YO QUIERO MOCHA JAVA Irvine-based Diedrich Coffee on Nov. 16 inked a deal in which Taco Bell franchisees will build 50 new Diedrich coffeehouses in San Diego, Temecula and Palm Springs over the next five years. Diedrich operates 36 coffeehouses in California, Colorado and Texas and has an agreement with North Carolina's Taco Bell franchisee for 44 new shops in that state. The ex-Taco Bell execs who hold top posts at Diedrich have embarked on an aggressive strategy to use fast-food know-how to build the chain's national name recognition in a market dominated by Seattle-based Starbucks, the McDonald's of lattes. As Irvine-based Taco Bell's market share has increased dramatically since the introduction of a lovable, sad-eyed, Latino-stereotype, revolution-slogan-spewing Chihuahua named Dinky, Clockwork believes the following can't be far behind: "AWW! HEE AWW!Hola, muchachos, it is I: Francisco, Diedrich Coffee's lovable, sad-eyed, Latino-stereotype, revolution-slogan-spewing burro. Every day, I travel deep into hills way south of the border, where peasants fill my sacks with coffee beans they picked in the fields. AWW! HEE AWW! Am I a revolutionary because my masters have provided safe passage for our beans by forming alliances with terrorists who have waged war against coffee production? Because we are part of the "solidarity" movement that combats poverty and dismal working conditions in developing countries by ensuring that coffee producers receive fair prices in international markets for their beans? Because we buy only from certified organic co-ops whose production techniques respect their ecosystems and contribute to the sustainable use of natural resources? No way, Jose! I am a revolutionary because it hoodwinks you into thinking you are making some sort of individual stand when you come into our stores for our mass-produced beverages. AWW! HEE AWW! Look at me! I'm not a corporate sheepherder. I'm edgy, damn it! VIVA WIENER MÉLANGE!"
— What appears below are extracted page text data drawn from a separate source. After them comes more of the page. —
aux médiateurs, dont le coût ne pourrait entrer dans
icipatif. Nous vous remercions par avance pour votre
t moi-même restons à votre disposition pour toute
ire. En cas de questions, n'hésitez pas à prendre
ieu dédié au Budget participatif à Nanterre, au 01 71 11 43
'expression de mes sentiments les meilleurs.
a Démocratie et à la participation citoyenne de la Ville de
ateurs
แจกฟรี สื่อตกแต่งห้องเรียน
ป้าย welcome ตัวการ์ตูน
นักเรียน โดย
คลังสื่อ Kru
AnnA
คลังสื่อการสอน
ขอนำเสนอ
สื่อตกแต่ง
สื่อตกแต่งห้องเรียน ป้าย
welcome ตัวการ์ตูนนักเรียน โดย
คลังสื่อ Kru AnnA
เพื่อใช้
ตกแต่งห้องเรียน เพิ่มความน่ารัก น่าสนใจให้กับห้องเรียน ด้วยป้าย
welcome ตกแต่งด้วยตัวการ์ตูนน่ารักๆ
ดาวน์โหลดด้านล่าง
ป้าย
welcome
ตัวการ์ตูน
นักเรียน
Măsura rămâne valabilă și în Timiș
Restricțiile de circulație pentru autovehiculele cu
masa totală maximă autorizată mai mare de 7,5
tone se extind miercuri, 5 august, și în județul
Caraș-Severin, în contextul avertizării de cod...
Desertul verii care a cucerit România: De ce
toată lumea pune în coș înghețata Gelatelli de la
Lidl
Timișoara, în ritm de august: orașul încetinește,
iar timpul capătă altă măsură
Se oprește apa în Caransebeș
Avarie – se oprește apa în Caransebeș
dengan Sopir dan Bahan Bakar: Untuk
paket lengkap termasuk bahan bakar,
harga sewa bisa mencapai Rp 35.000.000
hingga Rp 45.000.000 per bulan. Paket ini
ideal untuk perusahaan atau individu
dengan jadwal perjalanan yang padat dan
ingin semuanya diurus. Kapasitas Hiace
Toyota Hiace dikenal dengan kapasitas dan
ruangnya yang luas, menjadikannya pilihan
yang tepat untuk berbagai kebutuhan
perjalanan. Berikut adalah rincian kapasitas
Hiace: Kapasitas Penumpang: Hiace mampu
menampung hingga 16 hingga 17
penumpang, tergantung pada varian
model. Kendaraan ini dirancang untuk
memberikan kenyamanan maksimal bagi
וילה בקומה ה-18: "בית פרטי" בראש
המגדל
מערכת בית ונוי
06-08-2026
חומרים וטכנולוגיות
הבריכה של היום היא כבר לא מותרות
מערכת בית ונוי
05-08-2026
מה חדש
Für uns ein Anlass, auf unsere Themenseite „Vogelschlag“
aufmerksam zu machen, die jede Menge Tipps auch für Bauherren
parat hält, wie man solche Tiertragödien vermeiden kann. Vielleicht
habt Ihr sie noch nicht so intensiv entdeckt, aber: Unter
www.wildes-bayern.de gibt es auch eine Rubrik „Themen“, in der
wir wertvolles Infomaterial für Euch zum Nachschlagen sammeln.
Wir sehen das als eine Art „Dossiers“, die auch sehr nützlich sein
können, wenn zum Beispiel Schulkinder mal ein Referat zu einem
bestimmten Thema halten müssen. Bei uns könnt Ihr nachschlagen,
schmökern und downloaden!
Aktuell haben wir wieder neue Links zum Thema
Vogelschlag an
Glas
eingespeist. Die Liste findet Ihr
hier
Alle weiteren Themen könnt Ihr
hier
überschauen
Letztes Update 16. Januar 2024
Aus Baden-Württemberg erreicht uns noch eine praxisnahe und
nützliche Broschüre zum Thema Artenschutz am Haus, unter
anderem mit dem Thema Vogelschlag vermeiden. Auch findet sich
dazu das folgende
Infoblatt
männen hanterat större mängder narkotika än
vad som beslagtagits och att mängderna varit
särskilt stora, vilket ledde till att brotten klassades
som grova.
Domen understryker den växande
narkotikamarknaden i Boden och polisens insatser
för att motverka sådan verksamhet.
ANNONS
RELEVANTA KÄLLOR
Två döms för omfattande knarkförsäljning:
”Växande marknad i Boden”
FUNNY PAGES Hats off to OC Metro for a fab satirical piece in its Nov. 19 issue titled "10 Ways to Treat Yourself Special During the Holidays." Obviously poking fun at the crass avarice of OC's upper crust, the feature featured such holiday stress relievers as a holiday-season jaunt to Palm Desert (No. 1); renting a limo and sipping "something bubbly as you shuttle from boutique to boutique" (No. 6); and buying "a new sleigh," a.k.a. a Mercedes-Benz (No. 10). It's great to know the Weekly has brothers and sisters in the local media who will dedicate valuable editorial space to lampooning gross overindulgence during what was once regarded as the season of giving. Way to go, guys!
GIVE TILL IT HURTS This being the season and all, Clockwork would like to conclude this week by pointing out some causes worth consideration-after you've hit the spa in Palm Springs, taken a limo for a shopping spree, and bought your Benz. Second Harvest, the food bank of Orange County Society of St. Vincent de Paul, needs any food or money you can spare for the needy. Call (714) 771-1343. Jamal Agzour of Costa Mesa was killed in a car accident in October. His wife, Diana, and 17-month-old son, Zak, need baby clothes, baby size 8 shoes, and funds to help replace the family car that was demolished in the collision. Make out a check to Zak Agzour, and send it in care of trust officer Judy Leach at California State Bank, Branch No. 16, 2101 E. Pacific Coast Hwy., Corona del Mar, CA 92625. Finally, exotic dancers at Scamps, who've put smiles on scores of horny men's faces, want to put smiles on the faces of needy children this Christmas morning (not that way, pervo!). Bring your dirty car to Scamps between noon and 4 p.m. on Dec. 5, and-we swear this is what the press release says-"the ladies will be lathered up, watered down, and ready to scrub your . . . ahem . . . vehicles" (okay, we added the "ahem"). All money raised will be divided equally and given to underprivileged OC kids. Scamps is located at 7000 Garden Grove Blvd. in Westminster.